Au sein même de la société italienne, la lune de miel avec le Cavaliere semble bel et bien terminée. Nombre d’analystes et d’éditorialistes le suspectent ouvertement de se porter candidat non pas pour "sauver l’Italie" comme il le prétend, mais pour de simples considérations personnelles. Cerné par les magistrats, Silvio Berlusconi a été condamné le 26 octobre en première instance à quatre ans de prison assortis d’une interdiction d’exercer dans la fonction publique pendant cinq ans pour fraude fiscale. Il est par ailleurs poursuivi dans l’affaire Rubygate pour abus de pouvoir et incitation de mineure à la prostitution. Il a également été inculpé pour complicité de recel et violation du secret de l'instruction dans une affaire d’écoutes téléphoniques de personnalités de gauche diffusées par le journal lui appartenant, à la veille des législatives de 2005.

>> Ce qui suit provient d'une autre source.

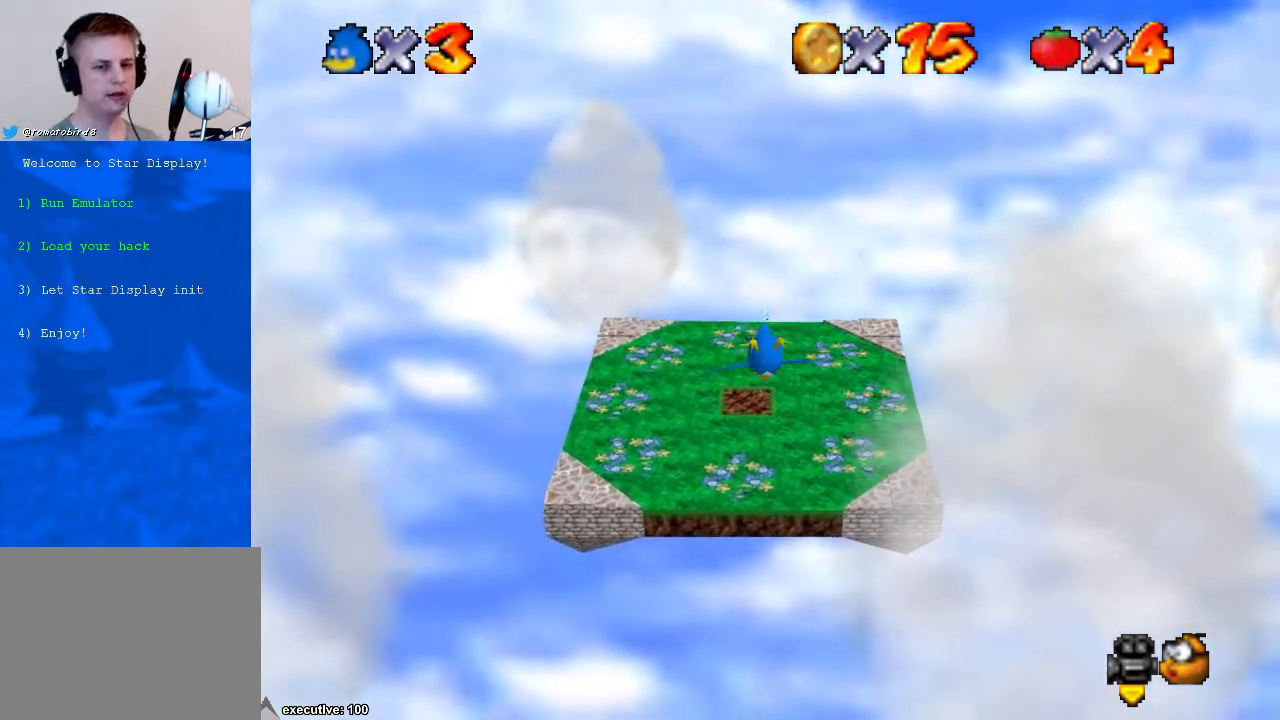
{"buttons": [], "left_stick": "center", "right_stick": "center", "events": [[100, "left_stick", "center"], [233, "left_stick", "left"], [400, "left_stick", "center"]]}
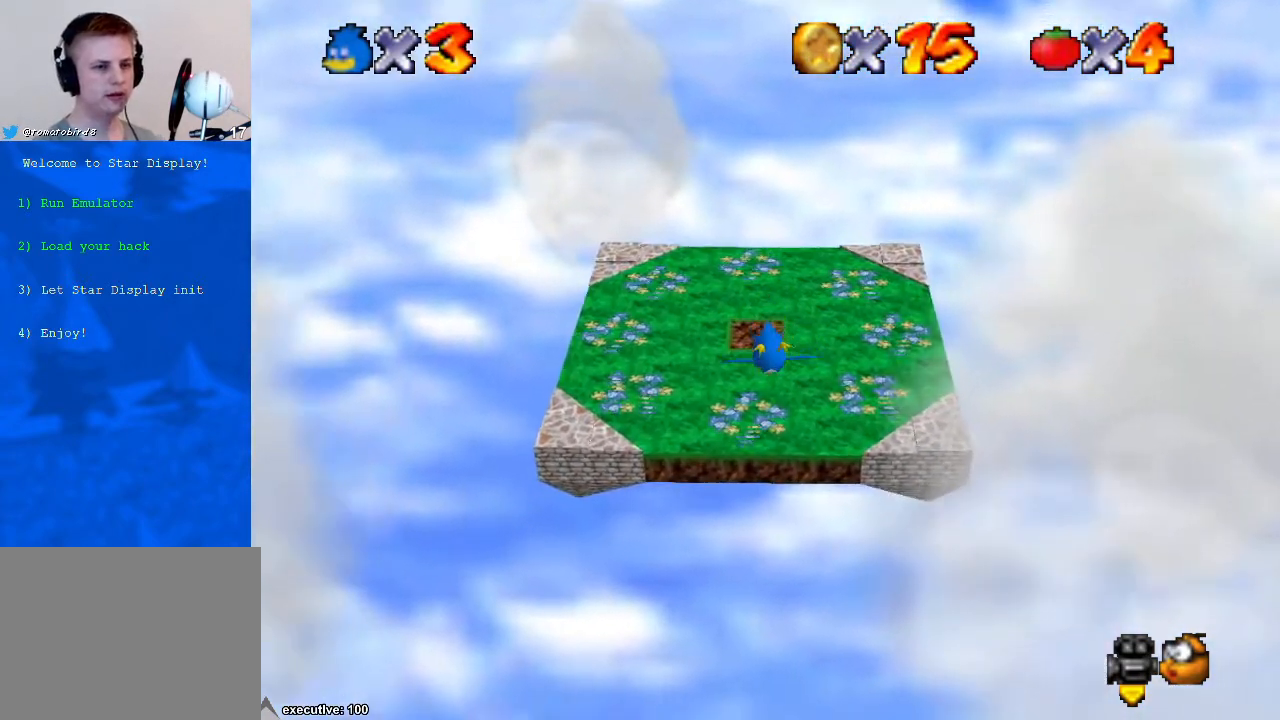
{"buttons": [], "left_stick": "up-left", "right_stick": "center", "events": [[67, "left_stick", "up-left"], [267, "left_stick", "center"], [467, "left_stick", "up-left"]]}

À défaut de le blanchir, une candidature aux législatives aura au moins l’avantage de lui faire gagner du temps, en éloignant un tant soit peu les juges de son giron… et de retarder l’adoption par le Parlement d’une loi interdisant à toute personne condamnée définitivement à plus de deux ans de prison de se présenter à des élections.